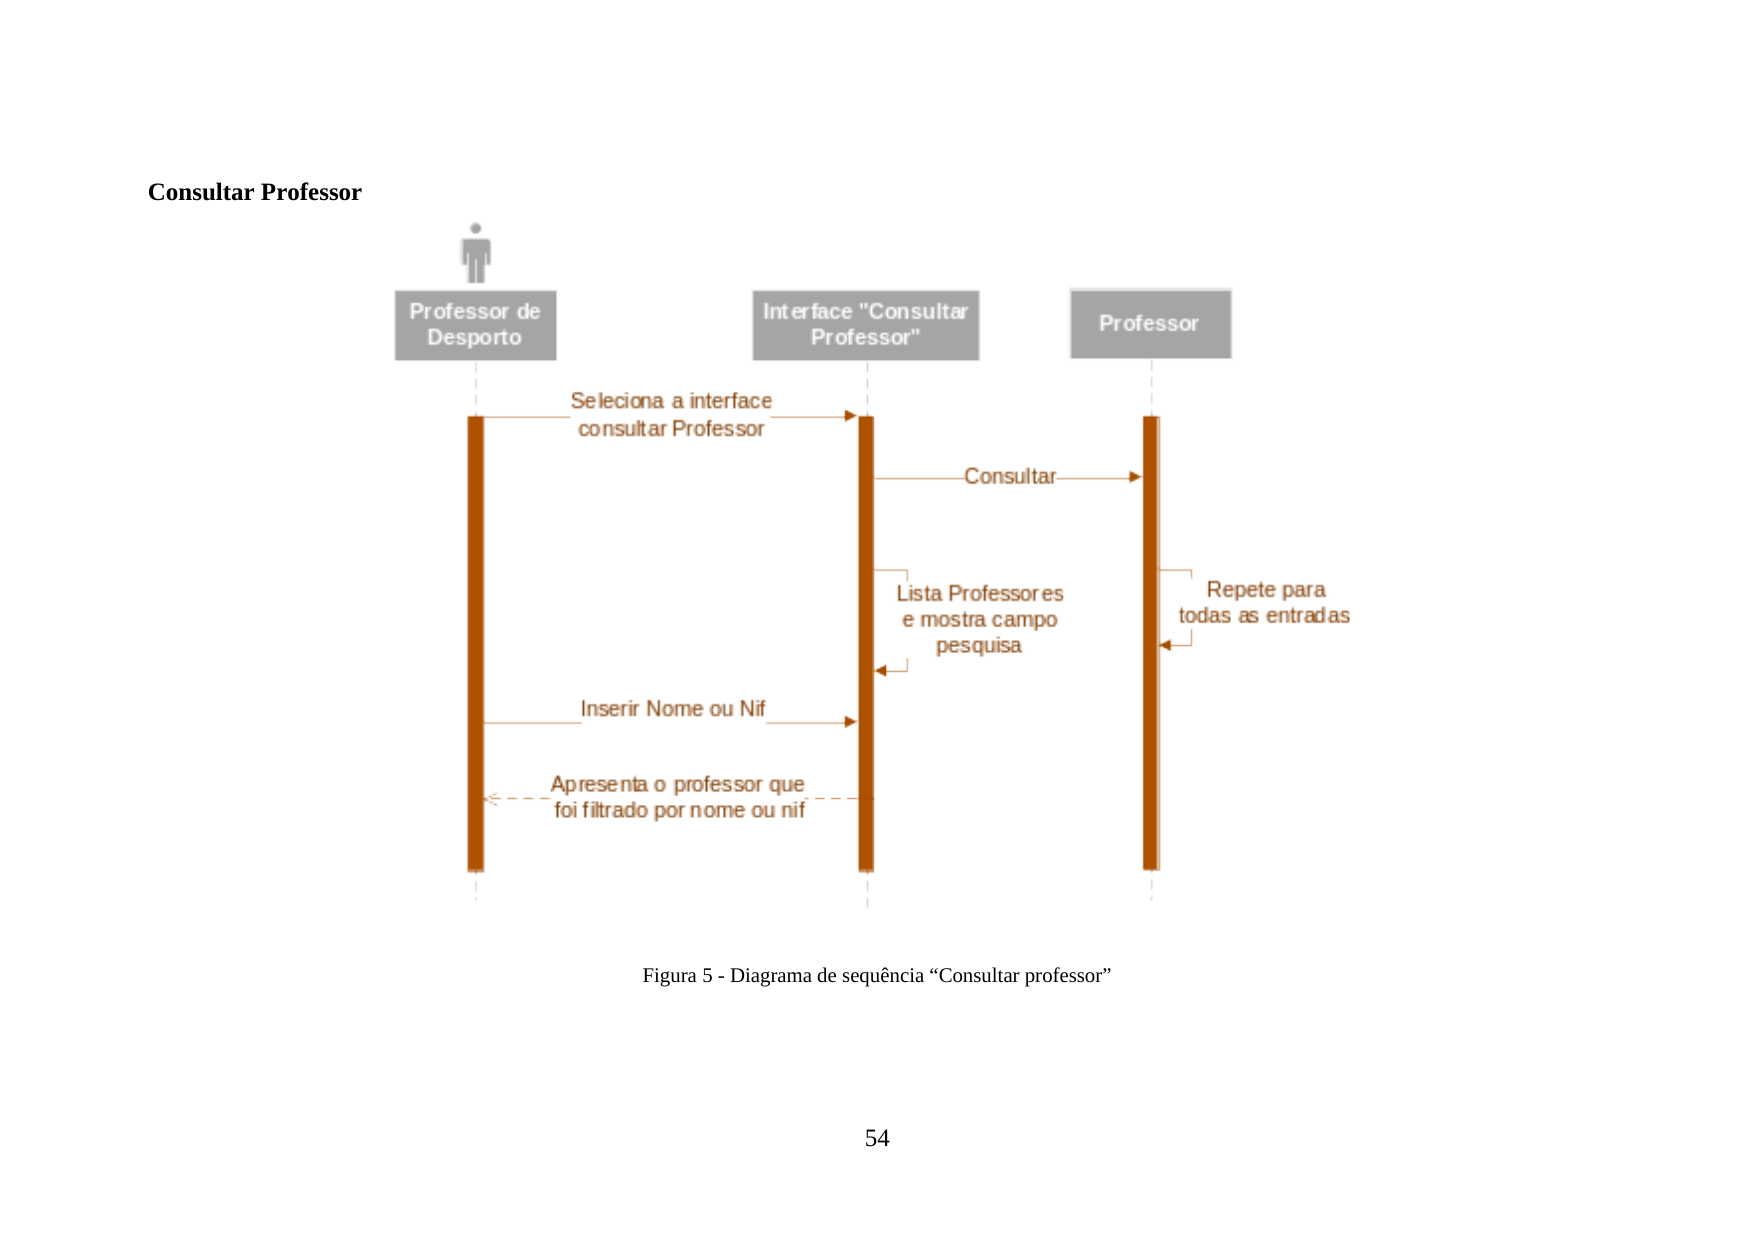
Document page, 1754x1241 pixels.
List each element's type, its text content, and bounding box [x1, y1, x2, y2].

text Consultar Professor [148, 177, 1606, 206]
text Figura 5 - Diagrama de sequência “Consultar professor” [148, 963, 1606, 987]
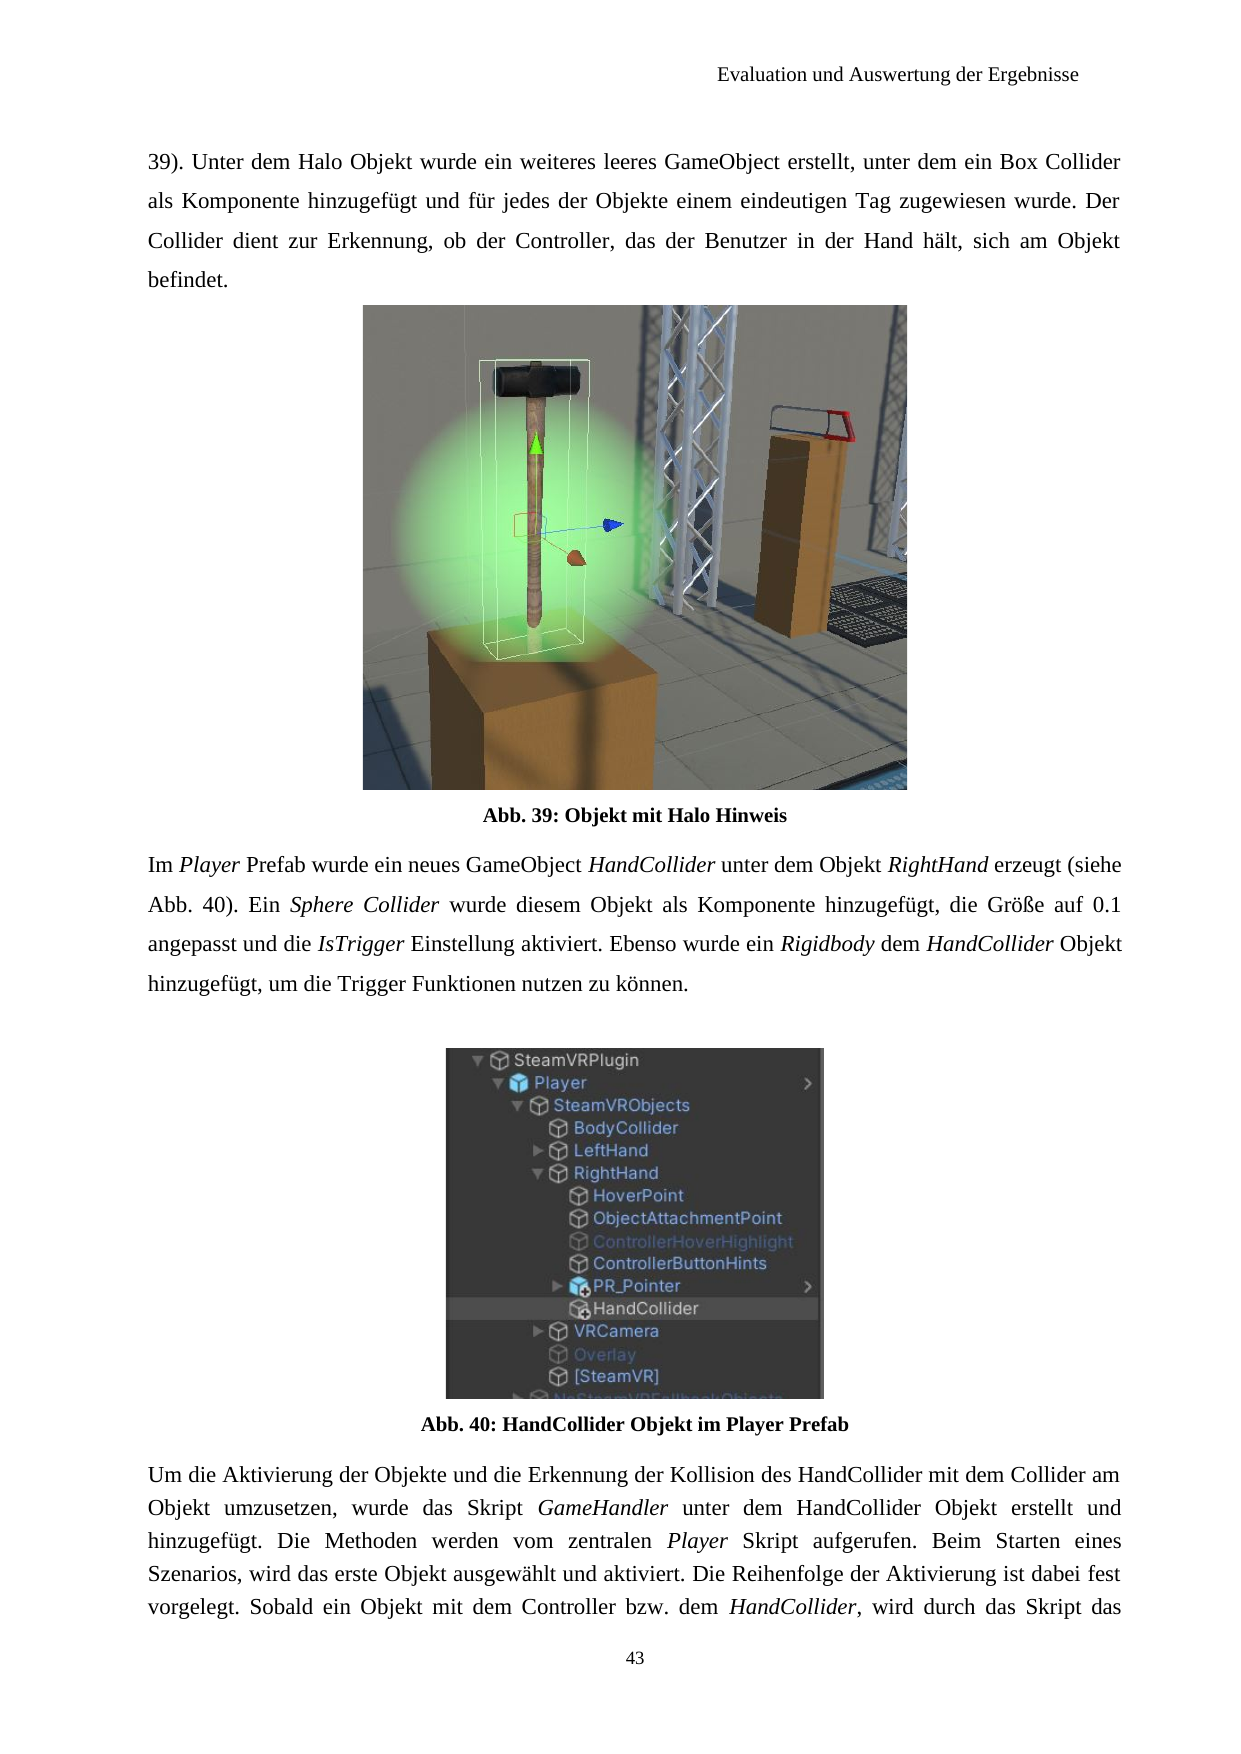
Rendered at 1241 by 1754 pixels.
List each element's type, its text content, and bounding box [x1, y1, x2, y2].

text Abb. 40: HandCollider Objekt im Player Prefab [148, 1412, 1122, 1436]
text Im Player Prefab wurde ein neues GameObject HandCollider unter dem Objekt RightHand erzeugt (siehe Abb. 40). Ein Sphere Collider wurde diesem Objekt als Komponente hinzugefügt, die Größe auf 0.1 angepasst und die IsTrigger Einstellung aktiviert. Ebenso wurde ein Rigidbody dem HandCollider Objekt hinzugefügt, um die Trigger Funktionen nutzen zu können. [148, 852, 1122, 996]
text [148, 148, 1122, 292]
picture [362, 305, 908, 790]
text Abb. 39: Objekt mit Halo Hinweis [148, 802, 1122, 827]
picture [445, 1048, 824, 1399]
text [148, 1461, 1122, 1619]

────────

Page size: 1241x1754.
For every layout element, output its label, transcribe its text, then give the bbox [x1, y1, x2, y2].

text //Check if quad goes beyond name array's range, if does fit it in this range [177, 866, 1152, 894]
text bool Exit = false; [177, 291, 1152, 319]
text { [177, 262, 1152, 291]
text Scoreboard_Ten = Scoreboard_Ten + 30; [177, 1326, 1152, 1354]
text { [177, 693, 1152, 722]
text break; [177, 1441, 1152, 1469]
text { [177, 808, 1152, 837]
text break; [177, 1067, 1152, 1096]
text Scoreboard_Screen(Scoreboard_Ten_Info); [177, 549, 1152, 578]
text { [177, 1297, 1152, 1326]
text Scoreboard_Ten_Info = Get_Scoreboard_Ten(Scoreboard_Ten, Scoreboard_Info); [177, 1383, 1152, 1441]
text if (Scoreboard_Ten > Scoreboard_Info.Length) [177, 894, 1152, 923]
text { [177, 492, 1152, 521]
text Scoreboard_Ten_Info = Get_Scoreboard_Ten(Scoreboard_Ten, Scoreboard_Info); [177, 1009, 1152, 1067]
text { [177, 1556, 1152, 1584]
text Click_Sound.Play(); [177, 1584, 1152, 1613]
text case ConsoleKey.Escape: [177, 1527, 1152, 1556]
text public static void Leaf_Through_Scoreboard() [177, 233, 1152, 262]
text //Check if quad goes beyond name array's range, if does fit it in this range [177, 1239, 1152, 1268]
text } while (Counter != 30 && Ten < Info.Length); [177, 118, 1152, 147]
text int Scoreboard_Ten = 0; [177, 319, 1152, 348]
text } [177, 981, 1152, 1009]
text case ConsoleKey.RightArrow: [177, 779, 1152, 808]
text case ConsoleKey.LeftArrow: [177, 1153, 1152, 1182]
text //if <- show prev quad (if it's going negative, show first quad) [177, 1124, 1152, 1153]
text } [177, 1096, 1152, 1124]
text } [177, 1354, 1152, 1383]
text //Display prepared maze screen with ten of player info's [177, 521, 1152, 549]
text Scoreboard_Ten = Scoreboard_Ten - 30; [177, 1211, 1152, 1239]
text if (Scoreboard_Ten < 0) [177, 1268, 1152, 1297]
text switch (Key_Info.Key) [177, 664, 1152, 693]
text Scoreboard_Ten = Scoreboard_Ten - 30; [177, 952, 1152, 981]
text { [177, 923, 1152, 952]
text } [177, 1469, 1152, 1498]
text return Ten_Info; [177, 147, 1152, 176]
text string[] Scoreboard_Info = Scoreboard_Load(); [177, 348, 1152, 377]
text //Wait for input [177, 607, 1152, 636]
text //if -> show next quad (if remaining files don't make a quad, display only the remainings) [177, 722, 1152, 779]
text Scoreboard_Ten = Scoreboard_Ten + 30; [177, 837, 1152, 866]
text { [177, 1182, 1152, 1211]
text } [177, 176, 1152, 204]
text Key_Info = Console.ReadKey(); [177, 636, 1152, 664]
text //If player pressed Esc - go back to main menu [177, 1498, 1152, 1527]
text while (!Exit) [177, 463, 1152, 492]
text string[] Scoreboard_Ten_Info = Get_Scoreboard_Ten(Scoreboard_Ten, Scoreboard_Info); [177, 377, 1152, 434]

────────

- _Task to carry out_
Using the listing above, repeat word for word each line from the one with "Document page, 1754x1241 pixels." down to the one with "Rendered at 1241 by 1754 pixels.", both included. Omit all pictures.

- _Solved exercise_
Document page, 1754x1241 pixels.
List each element's type, its text content, and bounding box [x1, y1, x2, y2].

text Consultar Professor [148, 177, 1606, 206]
text Figura 5 - Diagrama de sequência “Consultar professor” [148, 963, 1606, 987]
Rendered at 1241 by 1754 pixels.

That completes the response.